Rules Changed for Mortgage Insurance

A quick update for anyone who missed the announcement. The Government of Canada has passed Bill C37 which changes the minimum loan to value amounts for conventional mortgages.

What does this mean to you? In the past if you were borrowing more than 75% of the purchase price, or value of the property, you had to get CMHC or Genworth mortgage insurance. Now that Loan to Value amount has changed so that there is no need for high ratio mortgage insurance if you are borrowing less than 80% of the homes value. This move will save you a large chunk of change (over a thousand dollars) if you can come up with a 20% downpayment. For those that had been saving up to have a 25% downpayment and avoid the insurance premium, you can now put 20% down on a larger or better home, or spend the extra 5% on furniture, upgrades or savings.

1 comments:

Ben said...

Australia has mortgage insurance as well. However it is 10% which is a bit better.

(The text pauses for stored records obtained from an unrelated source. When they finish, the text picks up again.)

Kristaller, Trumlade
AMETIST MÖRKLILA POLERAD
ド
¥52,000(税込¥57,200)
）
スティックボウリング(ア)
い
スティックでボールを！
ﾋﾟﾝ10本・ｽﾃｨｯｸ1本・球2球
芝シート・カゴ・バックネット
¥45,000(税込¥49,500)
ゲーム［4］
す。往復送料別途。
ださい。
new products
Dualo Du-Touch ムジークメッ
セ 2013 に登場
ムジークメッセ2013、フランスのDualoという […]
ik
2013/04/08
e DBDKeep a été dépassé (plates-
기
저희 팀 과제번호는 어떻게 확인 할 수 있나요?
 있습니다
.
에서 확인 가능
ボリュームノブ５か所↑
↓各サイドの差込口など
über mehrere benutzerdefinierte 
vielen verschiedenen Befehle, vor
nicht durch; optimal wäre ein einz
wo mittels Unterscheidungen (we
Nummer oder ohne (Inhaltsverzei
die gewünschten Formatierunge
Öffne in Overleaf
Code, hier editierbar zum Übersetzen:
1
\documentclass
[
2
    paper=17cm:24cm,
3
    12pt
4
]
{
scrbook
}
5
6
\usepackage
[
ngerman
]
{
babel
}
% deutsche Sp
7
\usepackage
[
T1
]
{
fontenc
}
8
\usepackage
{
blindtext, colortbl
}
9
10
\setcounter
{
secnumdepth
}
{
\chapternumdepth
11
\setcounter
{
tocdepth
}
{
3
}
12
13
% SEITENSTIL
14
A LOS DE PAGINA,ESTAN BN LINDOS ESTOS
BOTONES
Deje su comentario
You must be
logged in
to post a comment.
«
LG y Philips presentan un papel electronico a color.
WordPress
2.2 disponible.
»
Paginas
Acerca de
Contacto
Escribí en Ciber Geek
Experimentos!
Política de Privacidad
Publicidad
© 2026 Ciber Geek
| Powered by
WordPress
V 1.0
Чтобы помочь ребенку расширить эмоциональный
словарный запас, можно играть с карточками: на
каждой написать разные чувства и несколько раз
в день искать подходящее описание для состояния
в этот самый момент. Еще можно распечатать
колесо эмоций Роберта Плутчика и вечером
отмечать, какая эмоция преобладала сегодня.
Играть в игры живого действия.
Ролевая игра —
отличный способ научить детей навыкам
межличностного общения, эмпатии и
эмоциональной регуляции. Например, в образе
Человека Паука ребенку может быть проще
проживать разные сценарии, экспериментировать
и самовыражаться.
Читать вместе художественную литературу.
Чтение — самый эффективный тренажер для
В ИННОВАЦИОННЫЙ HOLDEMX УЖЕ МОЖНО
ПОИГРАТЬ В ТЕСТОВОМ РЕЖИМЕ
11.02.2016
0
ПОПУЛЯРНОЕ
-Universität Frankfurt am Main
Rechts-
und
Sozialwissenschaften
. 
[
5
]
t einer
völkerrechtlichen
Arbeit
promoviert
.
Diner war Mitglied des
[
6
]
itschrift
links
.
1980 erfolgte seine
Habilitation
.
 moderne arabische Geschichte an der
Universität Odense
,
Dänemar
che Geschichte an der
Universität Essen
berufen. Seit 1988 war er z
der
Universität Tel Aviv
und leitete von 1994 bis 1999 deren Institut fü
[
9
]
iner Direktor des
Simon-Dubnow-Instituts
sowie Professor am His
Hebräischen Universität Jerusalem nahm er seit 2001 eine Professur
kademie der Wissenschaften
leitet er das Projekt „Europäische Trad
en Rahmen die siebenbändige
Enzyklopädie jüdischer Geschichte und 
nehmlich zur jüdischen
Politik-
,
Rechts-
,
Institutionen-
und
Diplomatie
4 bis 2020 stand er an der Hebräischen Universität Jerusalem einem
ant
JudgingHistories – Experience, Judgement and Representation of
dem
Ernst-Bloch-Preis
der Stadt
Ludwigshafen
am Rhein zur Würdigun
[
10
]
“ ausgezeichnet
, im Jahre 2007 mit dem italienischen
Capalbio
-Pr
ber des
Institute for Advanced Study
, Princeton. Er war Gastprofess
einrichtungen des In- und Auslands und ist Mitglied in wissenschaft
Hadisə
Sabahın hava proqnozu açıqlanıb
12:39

Often though banks will let you put the $3000 of mortgage insurance on top of your loan so really it is not that big a deal.

The way I see it is the time spent saving up to the 10% or in your case 20% the property prices have often risen by say $10 000 in that time.

Also in the time you were saving up you could have used that time by going to auctions or signing contracts with a few wild offers that if you win you could have saved well over what the mortgage insurance would have been anyway.

I guess what I am trying to say is that it is often a false economy worrying about it.